From this benchmark run, we can then derive throughput and cycle time numbers. Ideally, you should look at those numbers only after the initial warm-up phase.
The result is:
- We can run roughly complete 17 PI/s on this cluster (as you can see, the number of started and completed process instances are roughly the same, which is good).
- Service Tasks/s (= Jobs/s) is roughly 10 times PI/s, which makes a lot of sense given our process has 10 service tasks.
- The cycle time is about 133s, which is not far off the 122s calculated optimum. For most cases, this cycle time is totally great. If latency matters for your use case, it might make sense to investigate a bit and optimize for it, which is a topic for another day.
This video also walks you through running this benchmark.
Just as a side note: of course, you can also use Camunda Optimize to see the process-related data (like count and cycle times) related to this benchmark. It’s less nerdy but even easier to use :-).
Running Your Own Benchmark
Now, go and run your own benchmark. As described, one benchmark application might be sufficient to put smaller clusters under load. You can also run this starter via docker or on Kubernetes and scale it. You don’t necessarily need to adjust or configure anything but the Zeebe endpoint, but most often you want to adjust the BPMN process model, the payload, and the simulated time a service task will take. Please have a look at the readme of the benchmark project for details.
“Our production system doesn’t process anywhere near what the benchmark results showed!”

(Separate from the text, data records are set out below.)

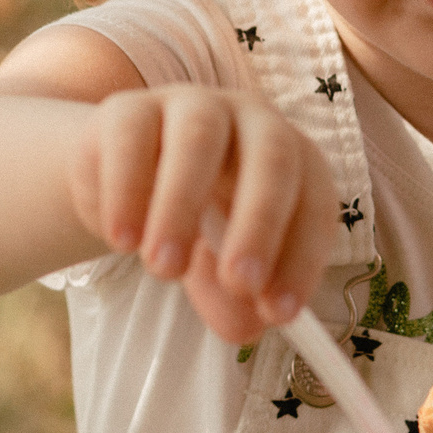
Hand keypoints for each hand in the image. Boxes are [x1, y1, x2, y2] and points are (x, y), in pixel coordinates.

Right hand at [65, 85, 334, 341]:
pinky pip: (131, 140)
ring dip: (183, 208)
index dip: (303, 257)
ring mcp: (190, 106)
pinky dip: (126, 192)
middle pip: (273, 157)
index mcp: (292, 159)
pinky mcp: (128, 110)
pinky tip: (121, 240)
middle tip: (239, 285)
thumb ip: (236, 299)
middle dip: (261, 223)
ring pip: (199, 139)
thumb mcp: (218, 267)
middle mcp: (251, 121)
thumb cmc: (192, 220)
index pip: (315, 201)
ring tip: (163, 270)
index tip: (280, 313)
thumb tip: (248, 325)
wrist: (116, 179)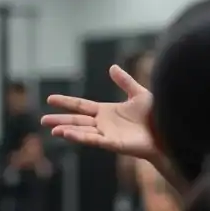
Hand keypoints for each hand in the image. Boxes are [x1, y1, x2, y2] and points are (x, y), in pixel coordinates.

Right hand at [41, 65, 156, 159]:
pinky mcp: (114, 143)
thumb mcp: (138, 94)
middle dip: (60, 120)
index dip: (66, 103)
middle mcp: (104, 124)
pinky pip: (94, 140)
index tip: (50, 99)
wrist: (167, 131)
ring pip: (82, 132)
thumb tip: (112, 67)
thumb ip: (125, 82)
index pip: (81, 106)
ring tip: (52, 129)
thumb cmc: (156, 116)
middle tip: (42, 121)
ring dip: (67, 130)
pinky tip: (68, 134)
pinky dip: (80, 137)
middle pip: (77, 120)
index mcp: (107, 112)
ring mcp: (107, 134)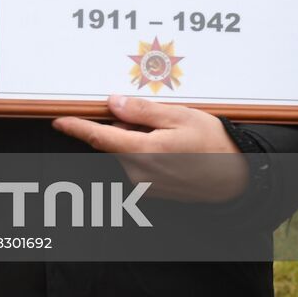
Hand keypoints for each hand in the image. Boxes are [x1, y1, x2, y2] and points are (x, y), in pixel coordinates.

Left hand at [52, 94, 246, 201]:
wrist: (239, 178)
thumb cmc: (214, 145)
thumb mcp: (180, 116)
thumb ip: (141, 111)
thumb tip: (113, 103)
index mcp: (142, 152)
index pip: (98, 137)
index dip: (75, 127)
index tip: (58, 121)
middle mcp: (138, 173)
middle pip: (113, 142)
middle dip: (123, 127)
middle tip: (155, 121)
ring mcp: (144, 186)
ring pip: (126, 154)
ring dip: (136, 141)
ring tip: (171, 137)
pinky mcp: (152, 193)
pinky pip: (138, 166)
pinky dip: (145, 154)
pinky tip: (171, 151)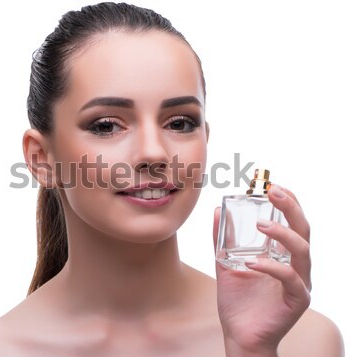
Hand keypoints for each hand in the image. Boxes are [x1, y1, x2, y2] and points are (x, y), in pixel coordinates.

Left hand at [213, 185, 311, 356]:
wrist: (239, 334)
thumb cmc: (237, 300)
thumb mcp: (225, 263)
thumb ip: (222, 240)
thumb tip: (215, 212)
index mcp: (282, 253)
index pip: (292, 222)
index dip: (287, 201)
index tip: (272, 185)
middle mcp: (295, 264)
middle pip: (303, 230)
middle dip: (291, 207)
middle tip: (273, 191)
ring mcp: (299, 282)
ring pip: (302, 251)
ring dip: (283, 234)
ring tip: (261, 225)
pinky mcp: (297, 300)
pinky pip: (291, 279)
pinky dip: (272, 267)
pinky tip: (252, 263)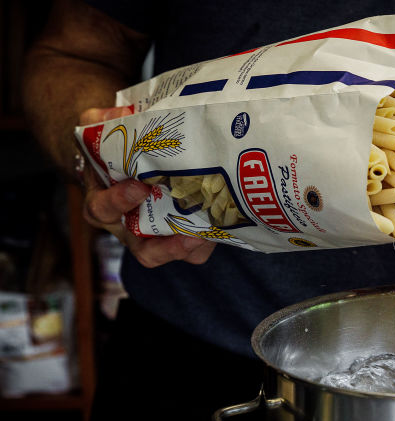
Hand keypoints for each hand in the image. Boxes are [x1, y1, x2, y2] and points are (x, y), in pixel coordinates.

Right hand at [79, 107, 214, 266]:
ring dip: (189, 249)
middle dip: (164, 246)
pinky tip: (219, 227)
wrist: (129, 158)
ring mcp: (154, 235)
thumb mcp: (99, 129)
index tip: (139, 187)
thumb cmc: (113, 148)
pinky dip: (205, 244)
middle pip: (142, 250)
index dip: (119, 201)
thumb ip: (103, 121)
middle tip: (187, 233)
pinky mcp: (178, 235)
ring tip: (206, 236)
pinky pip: (192, 251)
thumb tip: (122, 115)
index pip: (102, 210)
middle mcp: (128, 227)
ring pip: (172, 255)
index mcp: (103, 202)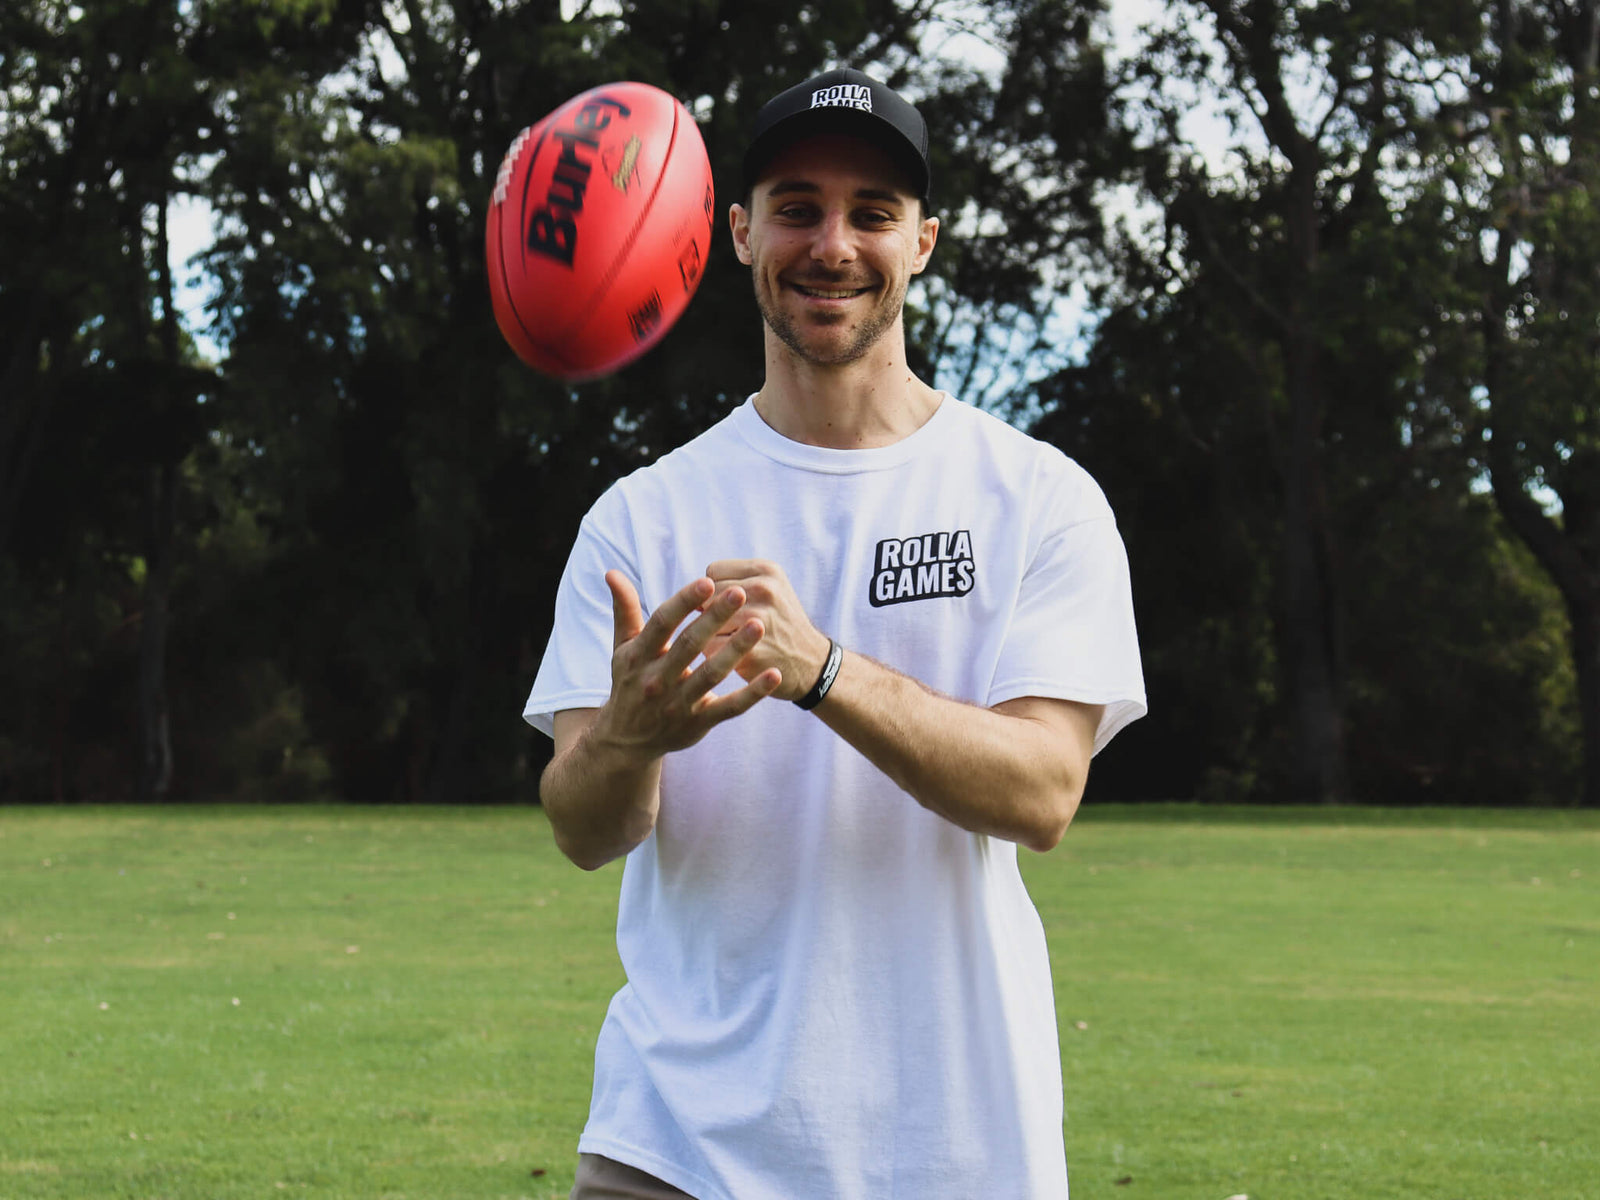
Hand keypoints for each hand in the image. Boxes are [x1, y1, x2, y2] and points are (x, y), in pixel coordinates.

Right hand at [595, 571, 780, 758]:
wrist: (626, 740)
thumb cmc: (629, 682)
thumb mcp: (622, 648)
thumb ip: (624, 609)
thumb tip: (612, 572)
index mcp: (639, 655)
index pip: (662, 623)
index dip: (684, 602)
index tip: (707, 581)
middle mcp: (657, 679)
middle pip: (689, 645)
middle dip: (715, 618)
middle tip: (740, 593)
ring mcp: (678, 703)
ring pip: (711, 674)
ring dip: (736, 650)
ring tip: (760, 625)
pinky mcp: (699, 723)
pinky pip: (729, 707)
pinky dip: (752, 693)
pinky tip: (774, 675)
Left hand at [705, 560, 832, 702]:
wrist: (812, 663)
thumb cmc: (781, 624)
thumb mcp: (771, 588)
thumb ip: (734, 581)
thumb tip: (691, 595)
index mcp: (766, 571)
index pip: (712, 572)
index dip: (713, 591)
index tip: (727, 607)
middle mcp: (764, 590)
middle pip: (706, 597)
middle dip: (710, 614)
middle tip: (729, 628)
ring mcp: (759, 620)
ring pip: (705, 622)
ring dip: (708, 636)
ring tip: (729, 642)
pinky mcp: (752, 651)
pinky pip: (710, 649)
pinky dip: (713, 656)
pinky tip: (730, 659)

As mentioned, a benchmark can never be 100% realistic. Still, you should try to mimic realistic behavior to get valuable results and insights. The most important things to consider to make it realistic are:
- Use a process model close to what you plan to do. Do you have many service tasks, gateways, or timers? Create a process model that also has them (quick disclaimer: we have not yet built message correlation logic into the benchmarking tool, this is something for another day).
- Use a payload (aka process variables) that is close to reality. If you follow our best practices around handling data in processes, you should not have much data in process variables. But sometimes, users put a big JSON payload in a process variable, which can impact performance heavily.

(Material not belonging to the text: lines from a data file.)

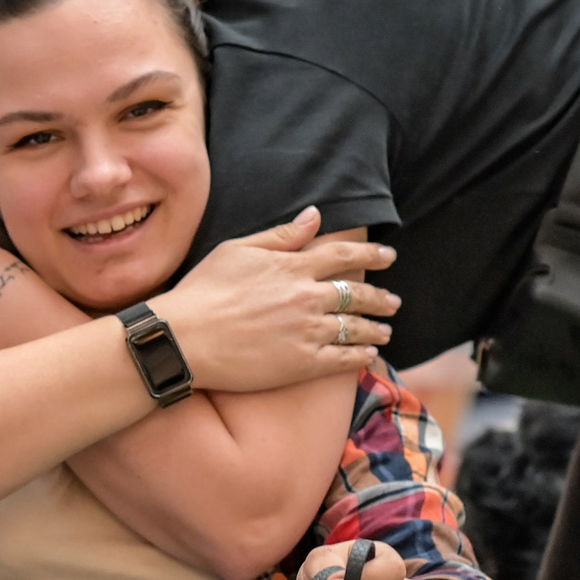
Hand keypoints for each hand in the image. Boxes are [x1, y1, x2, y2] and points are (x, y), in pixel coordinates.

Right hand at [151, 208, 399, 391]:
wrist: (185, 337)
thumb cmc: (204, 290)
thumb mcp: (238, 249)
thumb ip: (281, 235)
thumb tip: (314, 216)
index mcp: (293, 267)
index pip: (345, 257)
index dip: (371, 256)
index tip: (388, 257)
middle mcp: (307, 297)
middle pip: (357, 294)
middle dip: (381, 297)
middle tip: (394, 301)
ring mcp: (307, 331)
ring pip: (355, 328)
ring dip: (376, 328)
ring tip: (386, 330)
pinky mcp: (302, 363)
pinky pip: (342, 359)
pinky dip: (360, 356)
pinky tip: (369, 355)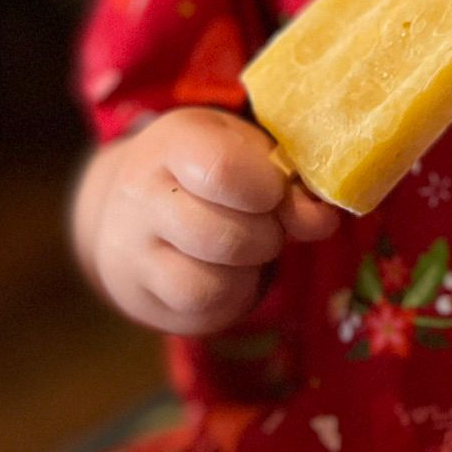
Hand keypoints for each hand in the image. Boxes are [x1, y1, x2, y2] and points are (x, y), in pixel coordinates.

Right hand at [73, 106, 339, 334]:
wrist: (128, 209)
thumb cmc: (204, 171)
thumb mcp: (244, 151)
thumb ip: (288, 180)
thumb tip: (322, 220)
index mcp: (174, 142)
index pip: (221, 169)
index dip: (268, 189)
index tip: (277, 191)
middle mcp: (142, 196)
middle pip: (222, 235)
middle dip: (266, 236)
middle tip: (268, 224)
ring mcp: (133, 252)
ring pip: (208, 284)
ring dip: (248, 272)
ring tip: (248, 251)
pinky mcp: (143, 298)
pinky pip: (200, 310)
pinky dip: (232, 296)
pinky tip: (230, 274)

Having said this, I wanted to add that it is a good idea anyway to follow our best practices to build process solutions that will run smoothly in production.
Running Bigger Workloads
In today’s post I looked at the smallest cluster we offer in Camunda Platform 8 SaaS. While 17 PI/s is actually sufficient for most use cases out there, it is of course not the big number we love to brag about. I am currently preparing another blog post to describe a scenario that my colleague benchmarked for a customer in the financial industry. They run 6000 PI/s successfully while keeping the cycle time below one second. Wow!
If you look at the benchmarking procedure closely, you will notice, that it concentrates on benchmarking the Zeebe workflow engine itself. If you look at, for example, the history architecture of Camunda 8, you can see that there are other components that are also important to keep up with this load, most prominently Camunda Operate and Camunda Optimize. Currently, we still have a gap there (which is why the official numbers provided with Camunda 8 are lower than the above). To address this, we currently add the other components to the benchmark chain to adjust metrics again. So a completed PI might also need to be visible in Operate and Optimize to count, for example.
Running a benchmark to figure out what your Zeebe cluster can do is easy using the camunda-8-benchmark community extension. To get started, you might only need a developer machine that is connected to the internet.